2. Everyone involved is supposed to be allowed to consent to the relationship arrangements. Your daddy should not be taking on more subs without consent from the subs he already has. You appear to understand this, because you asked him before taking on a new daddy. We don’t know the whole story here but it sounds like he doesn’t value discussing and letting all of his subs consent 100% before taking on a new partner, which is not ok. If that is not his mindset, then the issue here begins with your hesitancy to communicate. You have to be ok with giving or not giving consent openly, and you have to be able to negotiate accordingly as it relates to your boundaries and the wants/needs of yourself and your partner(s).

 

3. Hypocrisy is not cute. If he is free go take on multiple partners but the standard is not the same for you and his other subs, this is hypocritical UNLESS you agreed in the beginning to that being the standard. Agreement on the rules for engaging with other partners really does need to be addressed. Again, we don’t know the whole story. However, the info that we have been given makes it sounds like he can do whatever he wants with whoever he wants, his subs are being neglected, and he doesn’t care about the needs and wants of his subs. Is he just collecting subs for his own amusement while expecting all of his partners to be monogamous or what? Standards here need to be clarified and agreed upon, otherwise he’s just a cheater and his subs are doormats that put up with his nonsense (sorry to put it that way, but that’s what it sounds like with the double standards and lack of consent going on).

 

Ultimately, if these issues cannot be discussed and resolved then you are better off with removing yourself from the relationship and finding someone that is more compatible for your needs. There is nothing wrong with poly relationships as long as it is being done ethically and everyone involved agrees to the situation. Please please please get in the habit of speaking up for yourself and work on communicating your wants and needs effectively. Poly simply does not work without communication, honesty, and consent all being 100% at play, and with poly it’s even more work to maintain that because multiple people are involved.
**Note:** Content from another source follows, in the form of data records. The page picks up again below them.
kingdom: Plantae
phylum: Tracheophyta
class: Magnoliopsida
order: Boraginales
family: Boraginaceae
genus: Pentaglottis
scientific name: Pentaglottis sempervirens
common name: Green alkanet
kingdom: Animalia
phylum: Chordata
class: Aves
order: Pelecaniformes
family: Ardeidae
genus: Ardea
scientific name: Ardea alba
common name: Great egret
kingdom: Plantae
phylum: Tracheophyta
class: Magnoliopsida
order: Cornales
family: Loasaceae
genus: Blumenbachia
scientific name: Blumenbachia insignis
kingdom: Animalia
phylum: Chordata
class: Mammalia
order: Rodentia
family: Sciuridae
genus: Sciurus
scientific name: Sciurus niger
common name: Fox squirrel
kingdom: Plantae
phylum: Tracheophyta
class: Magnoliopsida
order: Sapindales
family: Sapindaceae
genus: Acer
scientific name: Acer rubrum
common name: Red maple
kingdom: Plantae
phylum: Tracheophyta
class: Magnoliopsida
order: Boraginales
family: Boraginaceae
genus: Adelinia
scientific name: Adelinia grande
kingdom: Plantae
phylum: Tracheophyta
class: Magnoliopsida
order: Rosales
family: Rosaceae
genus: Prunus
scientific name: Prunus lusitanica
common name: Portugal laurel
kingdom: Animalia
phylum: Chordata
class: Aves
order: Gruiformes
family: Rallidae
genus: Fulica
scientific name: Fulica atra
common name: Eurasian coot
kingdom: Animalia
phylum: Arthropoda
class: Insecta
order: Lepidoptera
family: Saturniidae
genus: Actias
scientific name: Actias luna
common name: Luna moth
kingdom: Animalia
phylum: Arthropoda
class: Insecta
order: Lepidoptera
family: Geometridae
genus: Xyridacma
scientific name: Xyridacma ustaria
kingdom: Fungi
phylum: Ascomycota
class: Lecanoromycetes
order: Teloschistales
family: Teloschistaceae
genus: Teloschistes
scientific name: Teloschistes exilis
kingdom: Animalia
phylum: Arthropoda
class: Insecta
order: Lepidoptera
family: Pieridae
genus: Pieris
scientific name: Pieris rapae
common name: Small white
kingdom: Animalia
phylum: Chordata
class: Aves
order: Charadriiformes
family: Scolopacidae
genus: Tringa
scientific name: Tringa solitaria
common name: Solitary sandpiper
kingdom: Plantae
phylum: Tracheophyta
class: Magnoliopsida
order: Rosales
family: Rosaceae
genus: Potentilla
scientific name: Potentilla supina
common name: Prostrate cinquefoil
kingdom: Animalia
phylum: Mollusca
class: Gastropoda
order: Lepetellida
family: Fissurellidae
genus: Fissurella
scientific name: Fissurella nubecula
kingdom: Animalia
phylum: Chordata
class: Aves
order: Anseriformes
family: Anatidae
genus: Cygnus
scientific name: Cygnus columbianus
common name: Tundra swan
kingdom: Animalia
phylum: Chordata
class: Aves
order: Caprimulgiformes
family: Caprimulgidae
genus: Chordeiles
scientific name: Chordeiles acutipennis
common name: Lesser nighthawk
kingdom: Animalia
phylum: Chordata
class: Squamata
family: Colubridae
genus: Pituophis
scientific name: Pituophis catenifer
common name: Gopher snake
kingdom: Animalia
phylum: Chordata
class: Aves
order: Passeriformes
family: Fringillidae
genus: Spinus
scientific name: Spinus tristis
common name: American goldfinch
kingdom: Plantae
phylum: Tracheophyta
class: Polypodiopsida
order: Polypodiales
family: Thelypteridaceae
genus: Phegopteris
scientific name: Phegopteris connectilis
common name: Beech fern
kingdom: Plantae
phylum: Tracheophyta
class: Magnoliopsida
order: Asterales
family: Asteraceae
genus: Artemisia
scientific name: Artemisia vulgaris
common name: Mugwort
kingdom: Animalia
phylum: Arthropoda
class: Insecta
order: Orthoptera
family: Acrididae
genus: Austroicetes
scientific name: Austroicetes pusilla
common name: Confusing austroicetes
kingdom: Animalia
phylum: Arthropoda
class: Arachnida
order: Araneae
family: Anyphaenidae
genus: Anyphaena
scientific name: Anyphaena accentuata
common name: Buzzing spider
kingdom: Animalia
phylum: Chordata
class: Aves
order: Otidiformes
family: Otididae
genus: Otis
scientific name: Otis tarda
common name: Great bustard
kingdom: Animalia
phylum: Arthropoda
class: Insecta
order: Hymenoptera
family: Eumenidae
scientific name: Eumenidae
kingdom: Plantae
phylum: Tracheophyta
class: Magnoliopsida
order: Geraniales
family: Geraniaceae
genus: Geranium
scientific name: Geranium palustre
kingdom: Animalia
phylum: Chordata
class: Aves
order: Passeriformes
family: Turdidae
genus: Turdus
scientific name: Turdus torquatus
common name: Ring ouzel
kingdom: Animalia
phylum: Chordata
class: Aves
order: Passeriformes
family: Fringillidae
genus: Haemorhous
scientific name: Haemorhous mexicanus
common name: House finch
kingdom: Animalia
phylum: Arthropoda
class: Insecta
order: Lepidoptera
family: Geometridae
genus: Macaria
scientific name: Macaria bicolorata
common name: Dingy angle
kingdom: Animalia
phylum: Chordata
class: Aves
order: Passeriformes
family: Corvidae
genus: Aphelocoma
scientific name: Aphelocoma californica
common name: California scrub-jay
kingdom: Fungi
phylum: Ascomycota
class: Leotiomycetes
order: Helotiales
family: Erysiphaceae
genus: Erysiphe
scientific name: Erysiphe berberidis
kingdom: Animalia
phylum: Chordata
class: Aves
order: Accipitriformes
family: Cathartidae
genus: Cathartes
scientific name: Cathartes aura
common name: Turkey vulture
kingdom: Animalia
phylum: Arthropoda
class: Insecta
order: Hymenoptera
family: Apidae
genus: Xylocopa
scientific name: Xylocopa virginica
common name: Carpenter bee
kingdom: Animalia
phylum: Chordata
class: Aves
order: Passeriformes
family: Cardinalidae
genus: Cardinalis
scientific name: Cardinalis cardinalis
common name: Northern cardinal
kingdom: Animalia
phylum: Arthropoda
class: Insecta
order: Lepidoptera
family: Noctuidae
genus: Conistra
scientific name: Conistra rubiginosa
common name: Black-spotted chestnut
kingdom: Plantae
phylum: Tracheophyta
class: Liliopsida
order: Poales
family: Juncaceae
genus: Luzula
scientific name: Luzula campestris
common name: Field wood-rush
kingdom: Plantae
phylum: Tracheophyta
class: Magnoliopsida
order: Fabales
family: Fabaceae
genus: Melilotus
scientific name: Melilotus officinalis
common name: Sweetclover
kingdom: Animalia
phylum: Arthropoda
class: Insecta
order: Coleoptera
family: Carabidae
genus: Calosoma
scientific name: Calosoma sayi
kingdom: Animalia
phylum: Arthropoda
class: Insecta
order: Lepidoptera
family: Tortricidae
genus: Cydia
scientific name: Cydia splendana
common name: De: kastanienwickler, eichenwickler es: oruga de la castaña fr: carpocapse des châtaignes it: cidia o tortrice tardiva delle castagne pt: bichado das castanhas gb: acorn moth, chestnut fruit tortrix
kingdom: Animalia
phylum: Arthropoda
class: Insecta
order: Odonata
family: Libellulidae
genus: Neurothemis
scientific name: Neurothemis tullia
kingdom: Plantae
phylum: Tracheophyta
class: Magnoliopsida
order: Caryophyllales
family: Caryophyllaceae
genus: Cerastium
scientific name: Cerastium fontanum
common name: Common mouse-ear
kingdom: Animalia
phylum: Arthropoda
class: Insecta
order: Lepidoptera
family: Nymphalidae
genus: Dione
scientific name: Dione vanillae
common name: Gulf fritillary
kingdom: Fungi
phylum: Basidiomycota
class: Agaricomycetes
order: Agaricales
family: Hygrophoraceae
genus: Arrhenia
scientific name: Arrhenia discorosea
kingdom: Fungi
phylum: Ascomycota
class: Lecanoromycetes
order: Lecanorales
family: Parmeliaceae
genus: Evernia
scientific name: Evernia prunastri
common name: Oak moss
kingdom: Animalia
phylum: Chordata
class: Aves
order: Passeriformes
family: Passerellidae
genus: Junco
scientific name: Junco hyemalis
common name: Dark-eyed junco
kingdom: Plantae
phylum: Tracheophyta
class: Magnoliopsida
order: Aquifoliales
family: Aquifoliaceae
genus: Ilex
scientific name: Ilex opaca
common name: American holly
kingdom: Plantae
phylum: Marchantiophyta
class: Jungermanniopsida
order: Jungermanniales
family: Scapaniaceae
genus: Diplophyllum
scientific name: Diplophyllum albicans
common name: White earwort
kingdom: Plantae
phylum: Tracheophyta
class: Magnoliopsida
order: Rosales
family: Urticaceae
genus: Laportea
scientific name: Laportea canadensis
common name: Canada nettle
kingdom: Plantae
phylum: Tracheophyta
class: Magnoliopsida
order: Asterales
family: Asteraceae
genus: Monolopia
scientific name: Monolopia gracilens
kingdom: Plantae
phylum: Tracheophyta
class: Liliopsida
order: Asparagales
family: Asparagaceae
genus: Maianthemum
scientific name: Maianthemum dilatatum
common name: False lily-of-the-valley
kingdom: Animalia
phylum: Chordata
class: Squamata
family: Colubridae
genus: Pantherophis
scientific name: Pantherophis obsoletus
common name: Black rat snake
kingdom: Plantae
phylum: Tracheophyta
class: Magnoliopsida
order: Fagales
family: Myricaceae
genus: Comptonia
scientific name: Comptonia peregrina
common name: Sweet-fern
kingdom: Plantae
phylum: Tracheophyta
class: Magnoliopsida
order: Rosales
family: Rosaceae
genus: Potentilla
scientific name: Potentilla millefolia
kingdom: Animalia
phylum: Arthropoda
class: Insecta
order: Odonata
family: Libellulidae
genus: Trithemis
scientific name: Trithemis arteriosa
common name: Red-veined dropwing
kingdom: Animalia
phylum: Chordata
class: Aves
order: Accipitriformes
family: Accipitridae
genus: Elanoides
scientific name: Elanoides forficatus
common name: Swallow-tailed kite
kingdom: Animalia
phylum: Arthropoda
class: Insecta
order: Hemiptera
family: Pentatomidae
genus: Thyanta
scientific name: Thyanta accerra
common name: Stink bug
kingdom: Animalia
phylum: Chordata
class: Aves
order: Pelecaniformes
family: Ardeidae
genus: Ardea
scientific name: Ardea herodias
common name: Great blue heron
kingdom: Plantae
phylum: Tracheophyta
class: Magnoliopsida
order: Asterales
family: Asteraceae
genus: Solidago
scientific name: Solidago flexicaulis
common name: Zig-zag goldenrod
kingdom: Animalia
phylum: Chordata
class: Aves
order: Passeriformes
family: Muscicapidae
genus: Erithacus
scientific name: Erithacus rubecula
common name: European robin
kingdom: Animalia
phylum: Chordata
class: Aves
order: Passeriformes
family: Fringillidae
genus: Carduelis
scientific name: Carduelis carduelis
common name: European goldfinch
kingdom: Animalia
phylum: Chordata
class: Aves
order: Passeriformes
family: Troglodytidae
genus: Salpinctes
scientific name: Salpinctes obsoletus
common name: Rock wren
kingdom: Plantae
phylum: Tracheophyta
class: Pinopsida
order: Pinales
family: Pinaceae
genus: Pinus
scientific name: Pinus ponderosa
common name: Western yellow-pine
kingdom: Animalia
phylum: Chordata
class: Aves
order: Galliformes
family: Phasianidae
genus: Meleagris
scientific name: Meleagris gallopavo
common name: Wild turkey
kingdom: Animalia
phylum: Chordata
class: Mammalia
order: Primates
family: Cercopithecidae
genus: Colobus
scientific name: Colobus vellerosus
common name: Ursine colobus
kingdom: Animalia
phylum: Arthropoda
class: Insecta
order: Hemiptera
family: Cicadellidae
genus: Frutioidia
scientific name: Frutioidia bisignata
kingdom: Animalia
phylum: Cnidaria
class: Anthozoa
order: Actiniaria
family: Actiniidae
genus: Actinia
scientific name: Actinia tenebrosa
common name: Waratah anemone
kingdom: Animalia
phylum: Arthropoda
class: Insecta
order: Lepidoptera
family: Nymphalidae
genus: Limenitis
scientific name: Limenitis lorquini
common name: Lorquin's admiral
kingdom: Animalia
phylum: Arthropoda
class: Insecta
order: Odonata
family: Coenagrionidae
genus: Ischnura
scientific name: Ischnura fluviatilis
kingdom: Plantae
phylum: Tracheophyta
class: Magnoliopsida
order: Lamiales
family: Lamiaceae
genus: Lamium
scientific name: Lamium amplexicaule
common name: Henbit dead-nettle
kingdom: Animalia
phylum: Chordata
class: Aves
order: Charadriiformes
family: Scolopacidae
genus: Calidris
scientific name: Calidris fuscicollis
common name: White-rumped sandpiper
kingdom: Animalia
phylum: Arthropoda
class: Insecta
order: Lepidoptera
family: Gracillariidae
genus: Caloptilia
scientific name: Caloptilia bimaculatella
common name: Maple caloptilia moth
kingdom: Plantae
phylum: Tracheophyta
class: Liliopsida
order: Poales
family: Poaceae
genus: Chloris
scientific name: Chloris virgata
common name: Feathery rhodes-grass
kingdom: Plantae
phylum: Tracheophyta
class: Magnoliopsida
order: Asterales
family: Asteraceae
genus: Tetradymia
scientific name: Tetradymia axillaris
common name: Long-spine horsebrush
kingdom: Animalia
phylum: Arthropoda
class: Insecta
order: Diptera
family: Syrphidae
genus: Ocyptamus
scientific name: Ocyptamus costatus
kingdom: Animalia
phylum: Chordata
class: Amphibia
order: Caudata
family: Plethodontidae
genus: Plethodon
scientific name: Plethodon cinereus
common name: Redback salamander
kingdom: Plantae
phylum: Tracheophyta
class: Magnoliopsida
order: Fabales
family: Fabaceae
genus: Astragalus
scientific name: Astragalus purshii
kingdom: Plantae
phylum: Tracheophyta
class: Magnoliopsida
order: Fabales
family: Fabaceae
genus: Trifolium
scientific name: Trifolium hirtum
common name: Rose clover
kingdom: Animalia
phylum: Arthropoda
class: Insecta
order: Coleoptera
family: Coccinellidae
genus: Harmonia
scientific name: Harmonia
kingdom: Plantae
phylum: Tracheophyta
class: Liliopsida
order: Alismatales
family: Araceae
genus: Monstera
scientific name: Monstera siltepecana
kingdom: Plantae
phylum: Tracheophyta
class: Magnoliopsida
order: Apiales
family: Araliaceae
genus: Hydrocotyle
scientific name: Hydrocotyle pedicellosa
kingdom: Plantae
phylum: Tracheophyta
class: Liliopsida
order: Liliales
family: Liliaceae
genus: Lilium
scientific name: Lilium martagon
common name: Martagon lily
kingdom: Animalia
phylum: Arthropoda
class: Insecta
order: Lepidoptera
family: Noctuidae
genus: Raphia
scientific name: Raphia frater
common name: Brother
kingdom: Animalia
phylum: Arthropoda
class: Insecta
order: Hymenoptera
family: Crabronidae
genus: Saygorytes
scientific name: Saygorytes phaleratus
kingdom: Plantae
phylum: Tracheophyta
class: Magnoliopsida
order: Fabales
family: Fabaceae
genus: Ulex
If you’re “skill level” in these areas are not up to snuff then I think it would be wise if you to engage in monogamous relationships only until you’re well practiced at upholding your end of communication, honesty, and consent like a boss.

  • Like 5
Posted
Thanks for all of the advice everyone has given. I really appreciate it. Sadly things ended between me and him. Hopefully something good will come out of it. Thanks again!
Posted
Keep your head up high and just remember, when we learn from our past experiences, it makes us a better person :)
Guest Minister Judas
Posted

This is a situation that certainly seems like it needs to be approached from a Big mindset. You need to make a point to open discussion between both the Daddy and his submissive. When it comes to introducing new partners, people go at different paces, but when you have partners, you have to be considerate of your partner's feelings and communicate. It's time to take a controlled, tempered action.

  • 4 weeks later...
Posted
I’m new to a little space thing and I’m trying to find a caregiver, i don’t know where to start. Any advice?
Posted

I’m new to a little space thing and I’m trying to find a caregiver, i don’t know where to start. Any advice?

 

The Personals section of the forum.

Posted

I’m new to a little space thing and I’m trying to find a caregiver, i don’t know where to start. Any advice?

Non sequitur, read and research, then either get involved in local community and/or personals section.